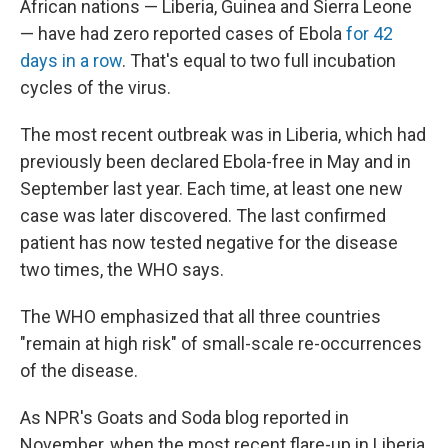
African nations — Liberia, Guinea and Sierra Leone
— have had zero reported cases of Ebola
for 42
days in a row
. That's equal to two full incubation
cycles of the virus.
The most recent outbreak was in Liberia, which had
previously been declared Ebola-free in May and in
September last year. Each time, at least one new
case was later discovered. The last confirmed
patient has now tested negative for the disease
two times, the WHO says.
The WHO emphasized that all three countries
"remain at high risk" of small-scale re-occurrences
of the disease.
As NPR's Goats and Soda blog reported in
November, when the most recent flare-up in Liberia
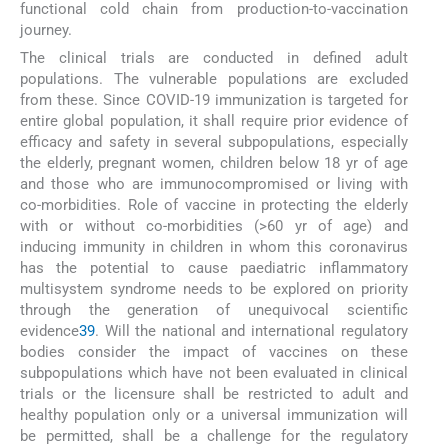
functional cold chain from production-to-vaccination
journey.
The clinical trials are conducted in defined adult
populations. The vulnerable populations are excluded
from these. Since COVID-19 immunization is targeted for
entire global population, it shall require prior evidence of
efficacy and safety in several subpopulations, especially
the elderly, pregnant women, children below 18 yr of age
and those who are immunocompromised or living with
co-morbidities. Role of vaccine in protecting the elderly
with or without co-morbidities (>60 yr of age) and
inducing immunity in children in whom this coronavirus
has the potential to cause paediatric inflammatory
multisystem syndrome needs to be explored on priority
through the generation of unequivocal scientific
evidence
39
. Will the national and international regulatory
bodies consider the impact of vaccines on these
subpopulations which have not been evaluated in clinical
trials or the licensure shall be restricted to adult and
healthy population only or a universal immunization will
be permitted, shall be a challenge for the regulatory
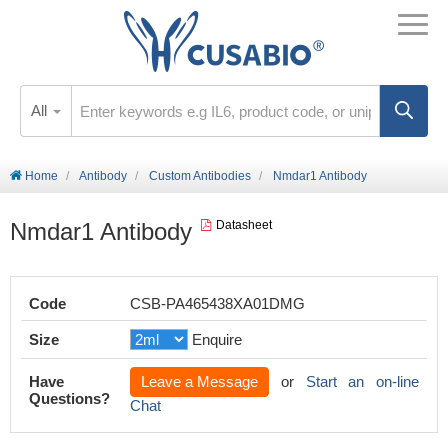
All
Home
Antibody
Custom Antibodies
Nmdar1 Antibody
Nmdar1 Antibody
Datasheet
Code
CSB-PA465438XA01DMG
Size
Enquire
Have
Leave a Message
or
Start an on-line
Questions?
Chat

Task objective: Search the data above for the string "clinical" and copy each line that has it.

Task response:
The clinical trials are conducted in defined adult
subpopulations which have not been evaluated in clinical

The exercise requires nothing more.